Gather every line of the entries that includes the word "rounded".

--- Raw data Enclosed Below ---

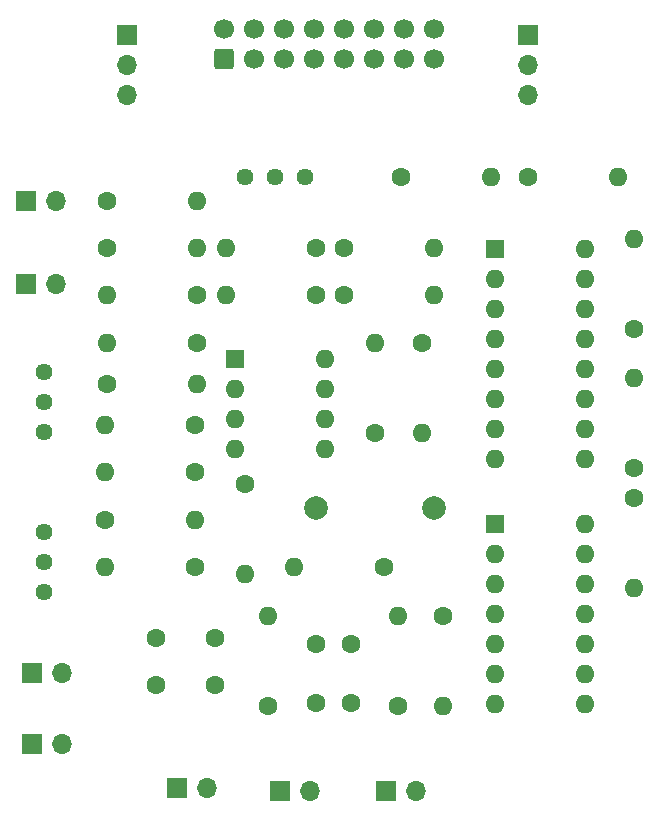
<source format=gbr>
%TF.GenerationSoftware,KiCad,Pcbnew,8.0.0*%
%TF.CreationDate,2024-03-09T23:20:09+01:00*%
%TF.ProjectId,Pure VCO,50757265-2056-4434-9f2e-6b696361645f,rev?*%
%TF.SameCoordinates,Original*%
%TF.FileFunction,Soldermask,Top*%
%TF.FilePolarity,Negative*%
%FSLAX46Y46*%
G04 Gerber Fmt 4.6, Leading zero omitted, Abs format (unit mm)*
G04 Created by KiCad (PCBNEW 8.0.0) date 2024-03-09 23:20:09*
%MOMM*%
%LPD*%
G01*
G04 APERTURE LIST*
G04 Aperture macros list*
%AMRoundRect*
0 Rectangle with rounded corners*
0 $1 Rounding radius*
0 $2 $3 $4 $5 $6 $7 $8 $9 X,Y pos of 4 corners*
0 Add a 4 corners polygon primitive as box body*
4,1,4,$2,$3,$4,$5,$6,$7,$8,$9,$2,$3,0*
0 Add four circle primitives for the rounded corners*
1,1,$1+$1,$2,$3*
1,1,$1+$1,$4,$5*
1,1,$1+$1,$6,$7*
1,1,$1+$1,$8,$9*
0 Add four rect primitives between the rounded corners*
20,1,$1+$1,$2,$3,$4,$5,0*
20,1,$1+$1,$4,$5,$6,$7,0*
20,1,$1+$1,$6,$7,$8,$9,0*
20,1,$1+$1,$8,$9,$2,$3,0*%
G04 Aperture macros list end*
%ADD10C,1.600000*%
%ADD11C,1.440000*%
%ADD12O,1.600000X1.600000*%
%ADD13R,1.700000X1.700000*%
%ADD14O,1.700000X1.700000*%
%ADD15R,1.600000X1.600000*%
%ADD16RoundRect,0.250000X0.600000X-0.600000X0.600000X0.600000X-0.600000X0.600000X-0.600000X-0.600000X0*%
%ADD17C,1.700000*%
%ADD18C,2.000000*%
G04 APERTURE END LIST*
D10*
%TO.C,C5*%
X75000000Y-89500000D03*
X75000000Y-94500000D03*
%TD*%
D11*
%TO.C,RV1*%
X49000000Y-66460000D03*
X49000000Y-69000000D03*
X49000000Y-71540000D03*
%TD*%
D10*
%TO.C,C4*%
X72000000Y-89500000D03*
X72000000Y-94500000D03*
%TD*%
%TO.C,R10*%
X79000000Y-94810000D03*
D12*
X79000000Y-87190000D03*
%TD*%
D10*
%TO.C,R5*%
X90000000Y-50000000D03*
D12*
X97620000Y-50000000D03*
%TD*%
D10*
%TO.C,R8*%
X61810000Y-83000000D03*
D12*
X54190000Y-83000000D03*
%TD*%
D10*
%TO.C,R15*%
X77810000Y-83000000D03*
D12*
X70190000Y-83000000D03*
%TD*%
D13*
%TO.C,J9*%
X90000000Y-37920000D03*
D14*
X90000000Y-40460000D03*
X90000000Y-43000000D03*
%TD*%
D10*
%TO.C,R2*%
X74380000Y-56000000D03*
D12*
X82000000Y-56000000D03*
%TD*%
D13*
%TO.C,J1*%
X48000000Y-92000000D03*
D14*
X50540000Y-92000000D03*
%TD*%
D13*
%TO.C,J4*%
X60265000Y-101735000D03*
D14*
X62805000Y-101735000D03*
%TD*%
D13*
%TO.C,J5*%
X69000000Y-102000000D03*
D14*
X71540000Y-102000000D03*
%TD*%
D10*
%TO.C,R1*%
X99000000Y-74620000D03*
D12*
X99000000Y-67000000D03*
%TD*%
D13*
%TO.C,J10*%
X78000000Y-102000000D03*
D14*
X80540000Y-102000000D03*
%TD*%
D10*
%TO.C,R7*%
X66000000Y-76000000D03*
D12*
X66000000Y-83620000D03*
%TD*%
D10*
%TO.C,R19*%
X62000000Y-60000000D03*
D12*
X54380000Y-60000000D03*
%TD*%
D10*
%TO.C,R24*%
X74380000Y-60000000D03*
D12*
X82000000Y-60000000D03*
%TD*%
D10*
%TO.C,R12*%
X68000000Y-94810000D03*
D12*
X68000000Y-87190000D03*
%TD*%
D10*
%TO.C,R14*%
X99000000Y-62810000D03*
D12*
X99000000Y-55190000D03*
%TD*%
D10*
%TO.C,R9*%
X54380000Y-67500000D03*
D12*
X62000000Y-67500000D03*
%TD*%
D10*
%TO.C,R4*%
X81000000Y-64000000D03*
D12*
X81000000Y-71620000D03*
%TD*%
D10*
%TO.C,R18*%
X54380000Y-56000000D03*
D12*
X62000000Y-56000000D03*
%TD*%
D15*
%TO.C,U2*%
X87200000Y-79375000D03*
D12*
X87200000Y-81915000D03*
X87200000Y-84455000D03*
X87200000Y-86995000D03*
X87200000Y-89535000D03*
X87200000Y-92075000D03*
X87200000Y-94615000D03*
X94820000Y-94615000D03*
X94820000Y-92075000D03*
X94820000Y-89535000D03*
X94820000Y-86995000D03*
X94820000Y-84455000D03*
X94820000Y-81915000D03*
X94820000Y-79375000D03*
%TD*%
D10*
%TO.C,R17*%
X54190000Y-79000000D03*
D12*
X61810000Y-79000000D03*
%TD*%
D10*
%TO.C,R19*%
X61810000Y-71000000D03*
D12*
X54190000Y-71000000D03*
%TD*%
D11*
%TO.C,RV3*%
X71080000Y-50000000D03*
X68540000Y-50000000D03*
X66000000Y-50000000D03*
%TD*%
D10*
%TO.C,R3*%
X72000000Y-56000000D03*
D12*
X64380000Y-56000000D03*
%TD*%
D10*
%TO.C,R16*%
X54380000Y-52000000D03*
D12*
X62000000Y-52000000D03*
%TD*%
D10*
%TO.C,C3*%
X58500000Y-93000000D03*
X63500000Y-93000000D03*
%TD*%
%TO.C,R23*%
X72000000Y-60000000D03*
D12*
X64380000Y-60000000D03*
%TD*%
D13*
%TO.C,J8*%
X47460000Y-52000000D03*
D14*
X50000000Y-52000000D03*
%TD*%
D10*
%TO.C,R22*%
X77000000Y-71620000D03*
D12*
X77000000Y-64000000D03*
%TD*%
D10*
%TO.C,C2*%
X58500000Y-89000000D03*
X63500000Y-89000000D03*
%TD*%
D11*
%TO.C,RV2*%
X49000000Y-85080000D03*
X49000000Y-82540000D03*
X49000000Y-80000000D03*
%TD*%
D13*
%TO.C,J6*%
X56000000Y-38000000D03*
D14*
X56000000Y-40540000D03*
X56000000Y-43080000D03*
%TD*%
D10*
%TO.C,R6*%
X79190000Y-50000000D03*
D12*
X86810000Y-50000000D03*
%TD*%
D15*
%TO.C,U1*%
X87200000Y-56100000D03*
D12*
X87200000Y-58640000D03*
X87200000Y-61180000D03*
X87200000Y-63720000D03*
X87200000Y-66260000D03*
X87200000Y-68800000D03*
X87200000Y-71340000D03*
X87200000Y-73880000D03*
X94820000Y-73880000D03*
X94820000Y-71340000D03*
X94820000Y-68800000D03*
X94820000Y-66260000D03*
X94820000Y-63720000D03*
X94820000Y-61180000D03*
X94820000Y-58640000D03*
X94820000Y-56100000D03*
%TD*%
D10*
%TO.C,R25*%
X61810000Y-75000000D03*
D12*
X54190000Y-75000000D03*
%TD*%
D16*
%TO.C,J2*%
X64220000Y-40000000D03*
D17*
X64220000Y-37460000D03*
X66760000Y-40000000D03*
X66760000Y-37460000D03*
X69300000Y-40000000D03*
X69300000Y-37460000D03*
X71840000Y-40000000D03*
X71840000Y-37460000D03*
X74380000Y-40000000D03*
X74380000Y-37460000D03*
X76920000Y-40000000D03*
X76920000Y-37460000D03*
X79460000Y-40000000D03*
X79460000Y-37460000D03*
X82000000Y-40000000D03*
X82000000Y-37460000D03*
%TD*%
D18*
%TO.C,C1*%
X72000000Y-78000000D03*
X82000000Y-78000000D03*
%TD*%
D10*
%TO.C,R18*%
X62000000Y-64000000D03*
D12*
X54380000Y-64000000D03*
%TD*%
D13*
%TO.C,J7*%
X47460000Y-59000000D03*
D14*
X50000000Y-59000000D03*
%TD*%
D15*
%TO.C,U3*%
X65200000Y-65380000D03*
D12*
X65200000Y-67920000D03*
X65200000Y-70460000D03*
X65200000Y-73000000D03*
X72820000Y-73000000D03*
X72820000Y-70460000D03*
X72820000Y-67920000D03*
X72820000Y-65380000D03*
%TD*%
D10*
%TO.C,R11*%
X82810000Y-87190000D03*
D12*
X82810000Y-94810000D03*
%TD*%
D13*
%TO.C,J3*%
X48000000Y-98000000D03*
D14*
X50540000Y-98000000D03*
%TD*%
D10*
%TO.C,R13*%
X99000000Y-77190000D03*
D12*
X99000000Y-84810000D03*
%TD*%
M02*

</source>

--- End of Enclosed Raw data ---

▶ _Exercise output_:
0 Rectangle with rounded corners*
0 Add four circle primitives for the rounded corners*
0 Add four rect primitives between the rounded corners*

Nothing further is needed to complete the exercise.